Sanofi and GlaxoSmithKline (GSK) are in “advanced discussions” with the European Commission (EC) for the supply of up to 300 million doses of a COVID-19 vaccine. The vaccine candidate – developed by Sanofi in partnership with GSK – is based on the recombinant protein-based technology used by Sanofi to produce an influenza vaccine, and GSK’s established adjuvant technology. The doses would be manufactured in European countries including France, Belgium, Germany and Italy.
Intravacc, a Dutch viral and bacterial vaccine specialist, and Swiss CDMO, Celonic Group, have signed a research agreement to further design, develop and produce a COVID-19 vaccine. The vaccine will be based on an immunogenic Spike (S) protein of SARS-CoV-2 combined with Intravacc’s prorietary Outer Membrane Vesicle (OMV) technology. Earlier this year, Intravacc started working on the development of four candidate coronavirus vaccines based on three proprietary technologies: Vero cell, OMV and iBoost. For this specific joint vaccine development, Intravacc combines its safe and immunogenic OMV delivery platform with S-proteins expressed by Celonic Group’s industry-leading CHOvolution mammalian cell expression system, in order to generate a highly effective and balanced B and T cell response against SARS-CoV-2. Celonic Group will construct cell lines producing the S-protein in high quantities and develop a GMP production process. Preclinical studies will start shortly to select the best candidate protein for the vaccine.

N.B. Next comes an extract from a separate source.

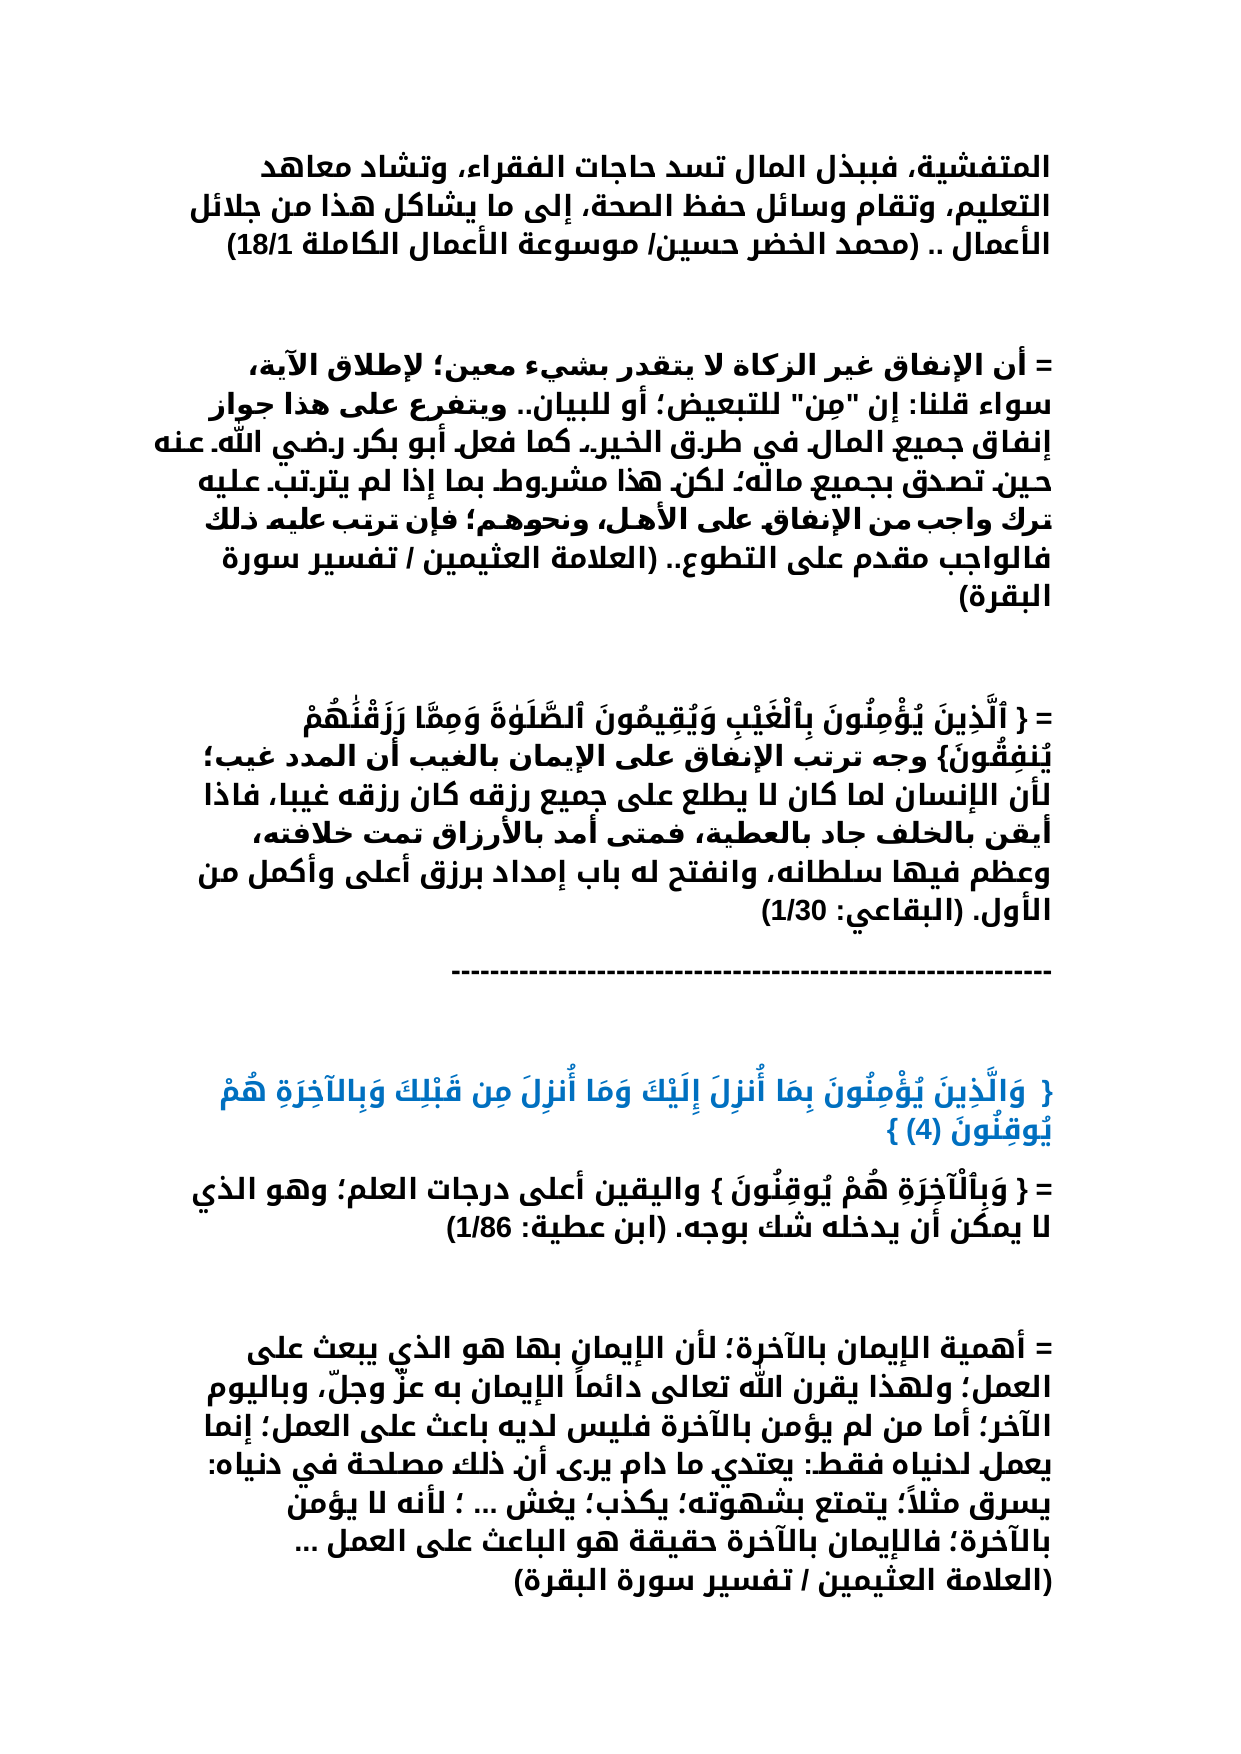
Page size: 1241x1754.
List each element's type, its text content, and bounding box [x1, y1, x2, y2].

The collaboration aims to accelerate development of Intravacc’s COVID-19 OMV protein vaccine, which is expected to enter clinical testing in 2021. “Several studies have shown that OMVs have the ability to enhance the immune response and can be relatively easy formulated with target specific peptides and proteins,” said Intravcc CEO Dr Jan Groen. “This, combined with the fact they can be quickly scaled-up for manufacturing, makes it an ideal suited platform under the current circumstances where quantity and speed are critical” Dr Konstantin Matentzoglu, CEO of Celonic, added: “The novel vaccine has the potential to prevent morbidity and mortality of COVID-19. Together, we have an opportunity to make a difference in the lives of patients at this time of great need.”

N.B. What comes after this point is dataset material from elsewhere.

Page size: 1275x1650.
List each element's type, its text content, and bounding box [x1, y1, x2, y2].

The FDA has approved Roche’s Tecentriq (atezolizumab) plus Cotellic (cobimetinib) and Zelboraf (vemurafenib) for the treatment of BRAF V600 mutation-positive advanced melanoma patients. The safety profile observed in the Tecentriq combination was consistent with the known safety profiles of the individual medicines. The supplemental Biologics License Application (sBLA) for Tecentriq was granted under priority review. The review was also conducted under Project Orbis, an initiative of the FDA Oncology Centre of Excellence that provides a framework for concurrent submission and review of oncology products among international partners. The approval is based on results from the Phase III IMspire150 study, in which the addition of Tecentriq to Cotellic and Zelboraf helped people live longer without disease worsening or death compared to placebo plus Cotellic and Zelboraf. “When receiving a cancer immunotherapy combined with targeted therapies, patients with BRAF V600 mutation-positive advanced melanoma were able to live for more than 15 months without their disease worsening,” said Levi Garraway, Genentech’s chief medical officer and head of Global Product Development. “Today’s FDA approval of this Tecentriq combination represents an important step forward for many patients living with advanced melanoma.”